Gupta has been a director of Tyco International (since 2005) and Delphi Automotive Group and Hewlett-Packard Co. (both since 2009) as each went through wrenching change. And he has been a trustee at Malvern-based Vanguard Group since 2001, as it has grown into a $2.2 trillion-asset investment-fund giant.

Gupta, who was at Rohm & Haas for 38 years before its sale to Dow Chemical Co. in 2009, fed on his experience in a recent talk at Drexel University's Center for Corporate Governance, an eight-year-old group run by finance professor Ralph Walkling. The center counts CEOs of Vanguard, Campbell Soup Co., and other big firms on its advisory board. Members share war stories, argue best practices, and test ethical questions - because whom can a CEO consult, if not another CEO?

"We're trying to raise the bar for corporate governance, so board members can make better decisions, and be sensitive to issues," said Richard Jaffe, a partner at Duane Morris L.L.P., who chairs the advisory board.

Directors at big companies can collect as much for attending a few meetings as a typical worker earns in a year. It's a big job, Gupta insists. With tighter U.S. director-liability guidelines and the explosion of accessible business data, directors need to question CEO claims and help set strategy, and not just rubber-stamp staff proposals like in the old days.
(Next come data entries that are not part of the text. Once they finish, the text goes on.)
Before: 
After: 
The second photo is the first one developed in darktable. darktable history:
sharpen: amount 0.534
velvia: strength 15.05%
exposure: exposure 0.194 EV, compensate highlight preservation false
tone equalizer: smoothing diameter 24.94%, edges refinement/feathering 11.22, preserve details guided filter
Here is Gupta's list of director priorities:

Picking the CEO

"If you get it wrong, the consequences are huge. If you get it right, the results will take a while, but the results are absolutely outsized," Gupta says.
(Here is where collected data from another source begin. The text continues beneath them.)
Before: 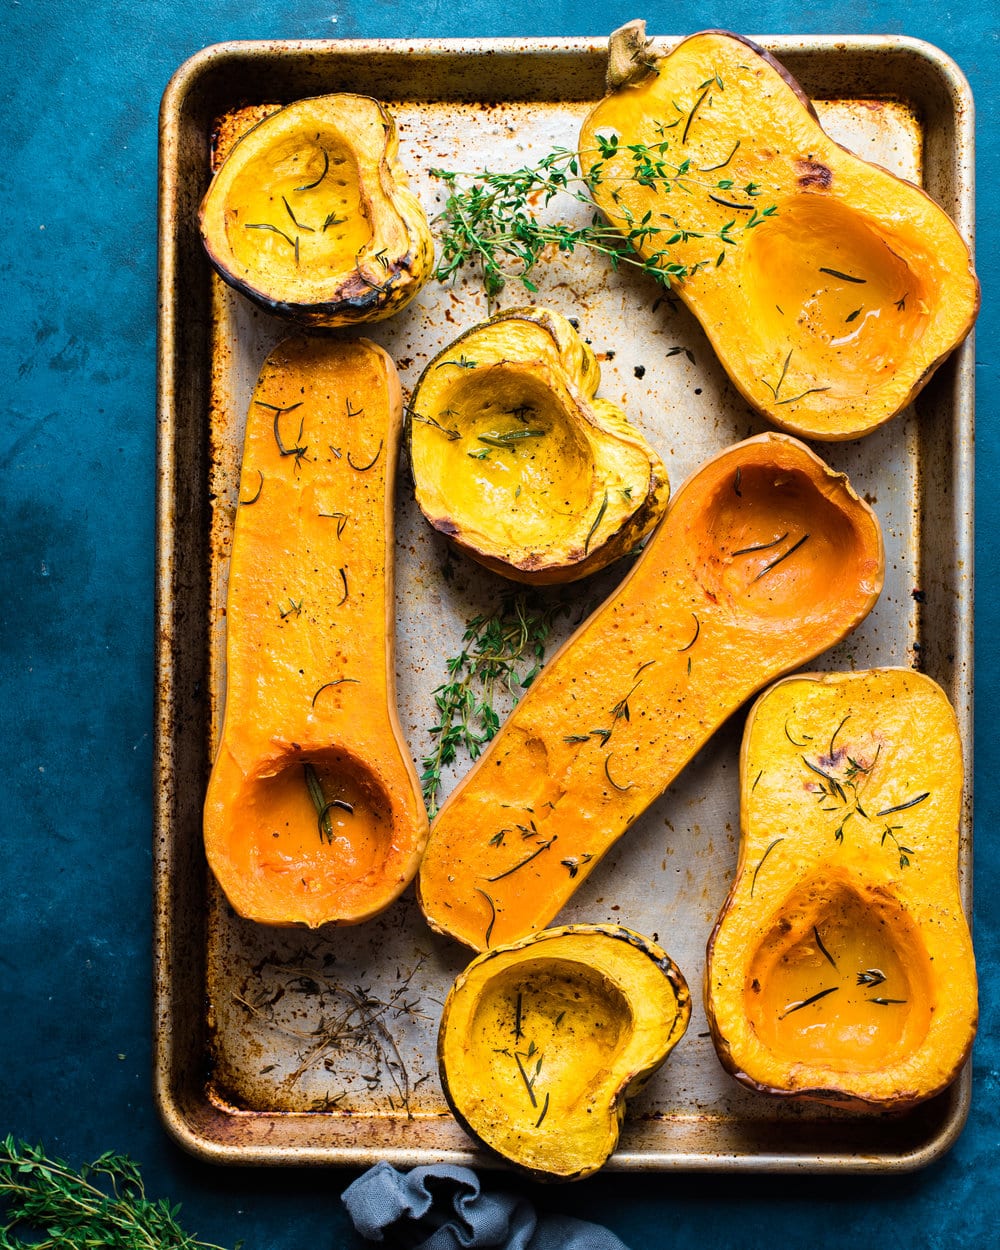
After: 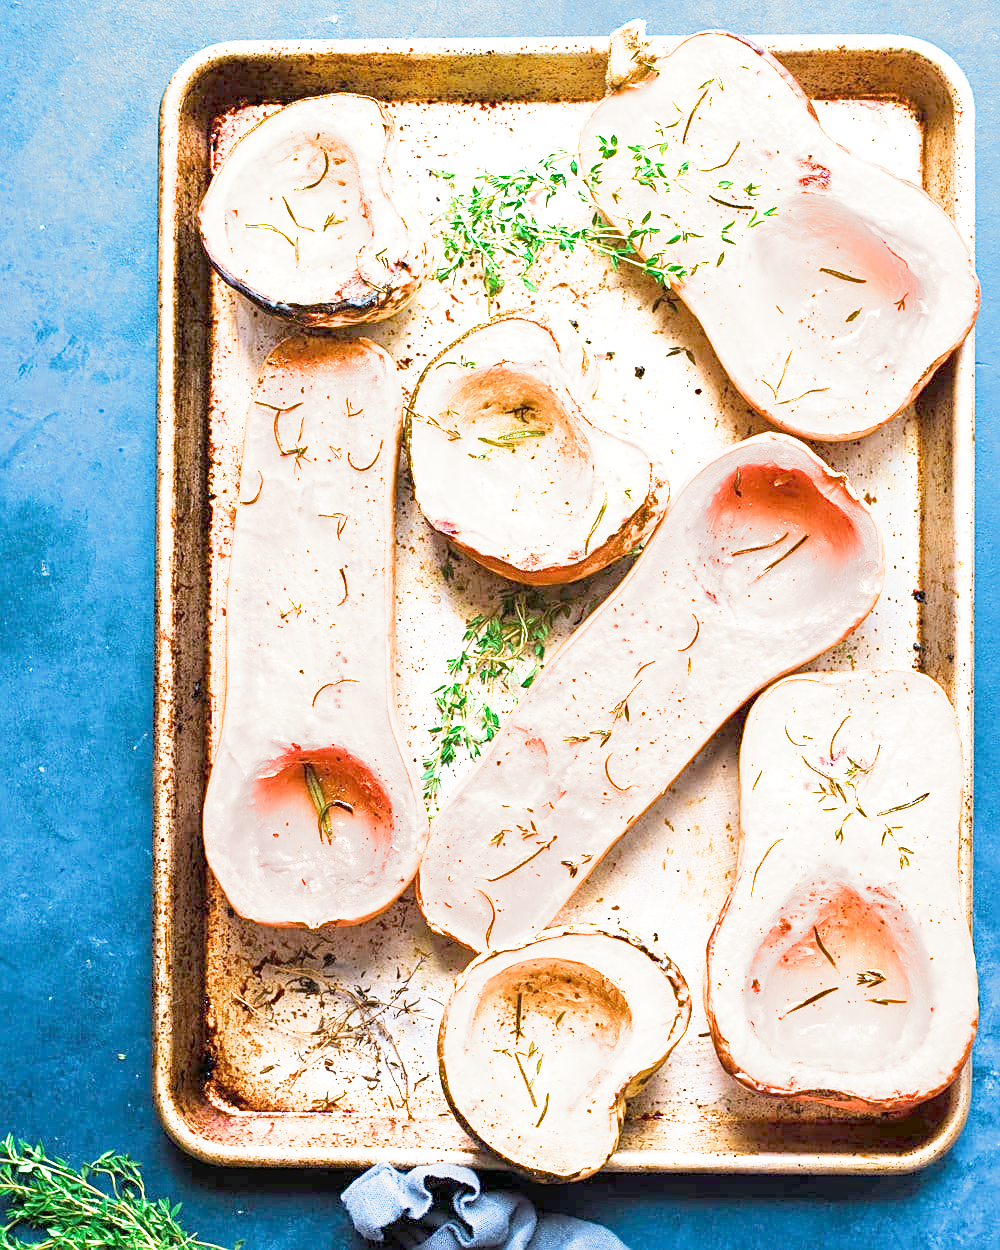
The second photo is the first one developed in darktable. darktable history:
exposure: exposure 1 EV, compensate highlight preservation false
filmic rgb: middle gray luminance 4.29%, black relative exposure -13 EV, white relative exposure 5 EV, threshold 6 EV, target black luminance 0%, hardness 5.19, latitude 59.69%, contrast 0.767, highlights saturation mix 5%, shadows ↔ highlights balance 25.95%, add noise in highlights 0, color science v3 (2019), use custom middle-gray values true, iterations of high-quality reconstruction 0, contrast in highlights soft, enable highlight reconstruction true
sharpen: on, module defaults
tone curve: curves: ch0 [(0, 0) (0.003, 0.003) (0.011, 0.012) (0.025, 0.027) (0.044, 0.048) (0.069, 0.076) (0.1, 0.109) (0.136, 0.148) (0.177, 0.194) (0.224, 0.245) (0.277, 0.303) (0.335, 0.366) (0.399, 0.436) (0.468, 0.511) (0.543, 0.593) (0.623, 0.681) (0.709, 0.775) (0.801, 0.875) (0.898, 0.954) (1, 1)], preserve colors none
It's a sign the board has done its job when a company promotes from inside, he adds. But not too far inside. "If you allow the CEOs to guide the process of hiring their own new CEOs, they find someone like themselves," said Gupta, even if times call for change. "The board has to be very active in getting someone they can live with," he said.

Strategy

Boards need to ask tough questions on issues CEOs might not prioritize. When Edward Breen, past CEO at Mercer County-based Tyco, proposed spinning off key businesses, "half the board said, 'Why aren't we doing more, and growing the whole portfolio, as opposed to breaking up these companies?' " Gupta recalled. Breen spent six months detailing the problems and winning votes. When the spin-offs boosted share values, Breen and his board shared credit.
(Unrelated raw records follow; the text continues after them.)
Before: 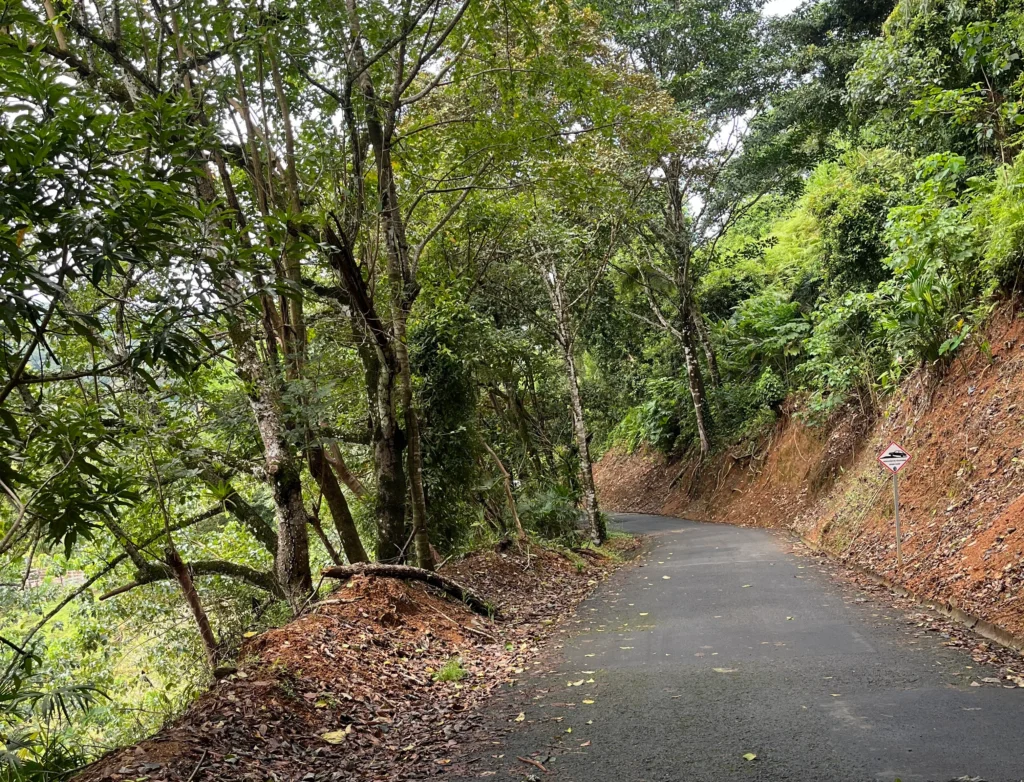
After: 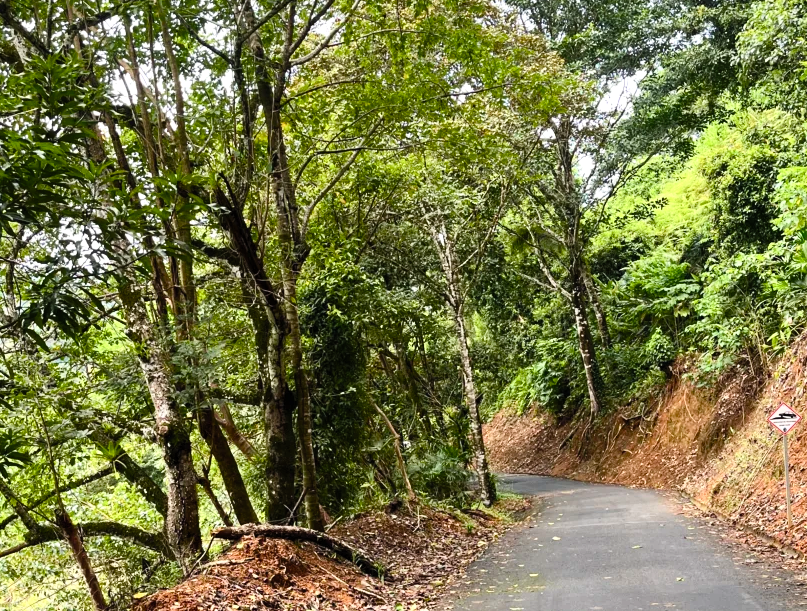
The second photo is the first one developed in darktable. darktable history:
contrast brightness saturation: contrast 0.2, brightness 0.16, saturation 0.22
color balance rgb: shadows lift › luminance -20%, power › hue 72.24°, highlights gain › luminance 15%, global offset › hue 171.6°, perceptual saturation grading › highlights -30%, perceptual saturation grading › shadows 20%, global vibrance 30%, contrast 10%
crop and rotate: left 10.77%, top 5.1%, right 10.41%, bottom 16.76%
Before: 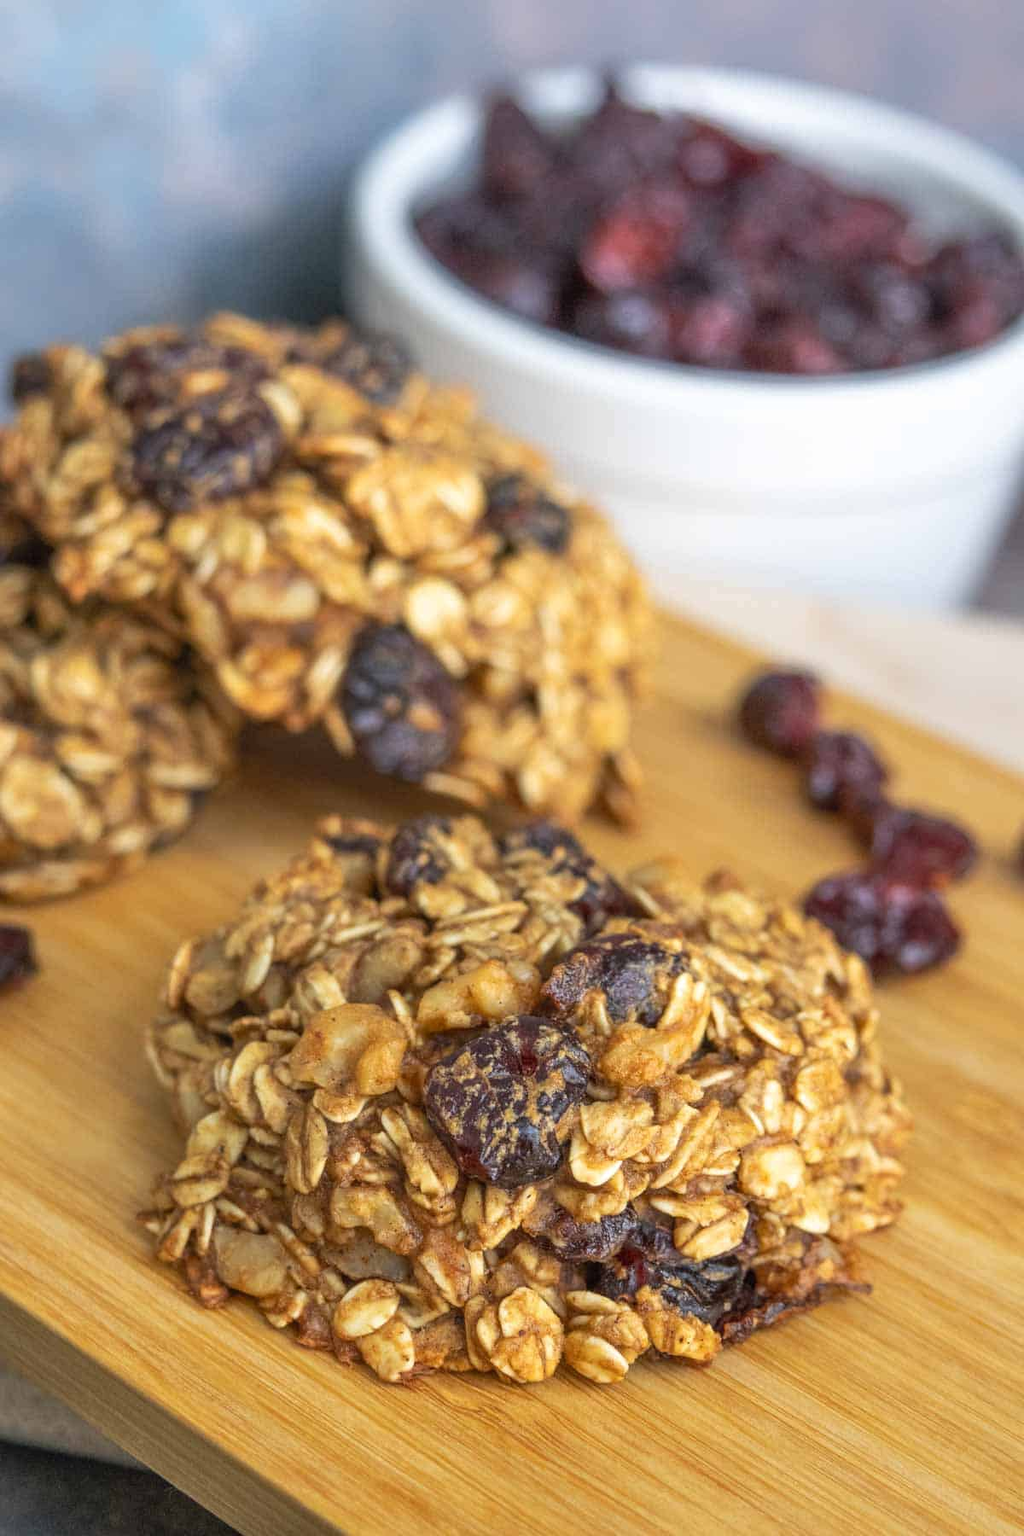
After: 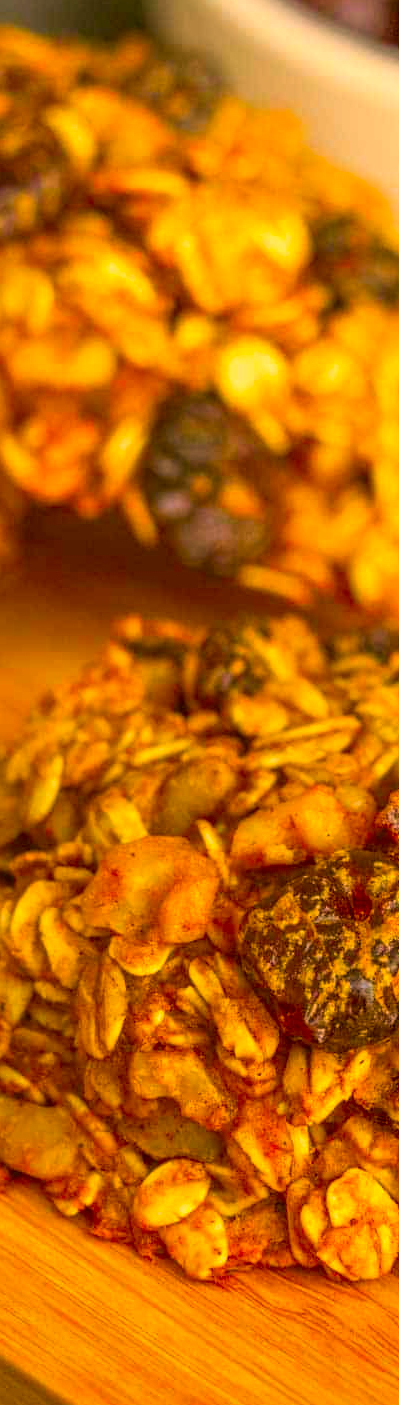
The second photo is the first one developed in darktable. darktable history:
color correction: highlights a* 11.18, highlights b* 30.48, shadows a* 2.67, shadows b* 17.7, saturation 1.73
crop and rotate: left 21.521%, top 18.938%, right 45.196%, bottom 2.985%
"That's also the way Bill [McNabb] runs Vanguard," Gupta said. The group's tight management focus, backed by supportive directors, helped it boost sales after 2008, even as the financial crisis damaged rivals.

Risk

Boards should insist companies prepare not just for global, national, and competitive threats, but for what Gupta calls "bottoms-up risk." He explained: "I spent most of my life in chemicals. How do you ensure your training and environmental standards are the same all over the world? The cost of getting this wrong is pretty high."

Executive pay

Gupta targets CEO compensation, not at top rivals' high levels, but "at the median of the industry," plus more for beating financial and strategic goals.

But how much is too much, at a time when CEOs are ever richer but more American workers earn less? "Darn good question," Gupta answered. But he still is comfortable with salary comparisons to a CEO's peers.

Owners

Institutions that own stock have grown more willing to challenge corporate CEOs, so directors at Hewlett-Packard and other companies are reaching out to these stockholders. Gupta credits past Vanguard boss Jack Brennan with "this idea that boards should consider having a shareholder committee, where voices are actively sought."

"Wouldn't you want to listen to what shareholders think of your management or strategy? These guys are smart as hell," Gupta added.

Behavior

Directors have to insist that fraud, bad behavior, bribery, and embarrassing misconduct are punished, Gupta says. "Certain types of people work for large corporations. They know the rules."

Can firms be too strict? "If you have a large organization with hundreds of thousands of people, and if you don't have any consequences for right and wrong, you can't function," Gupta said. "Will the big companies lose out on wild-guy entrepreneurs? Possibly. But the possibility they'd go on to do something really bad" is a worse risk.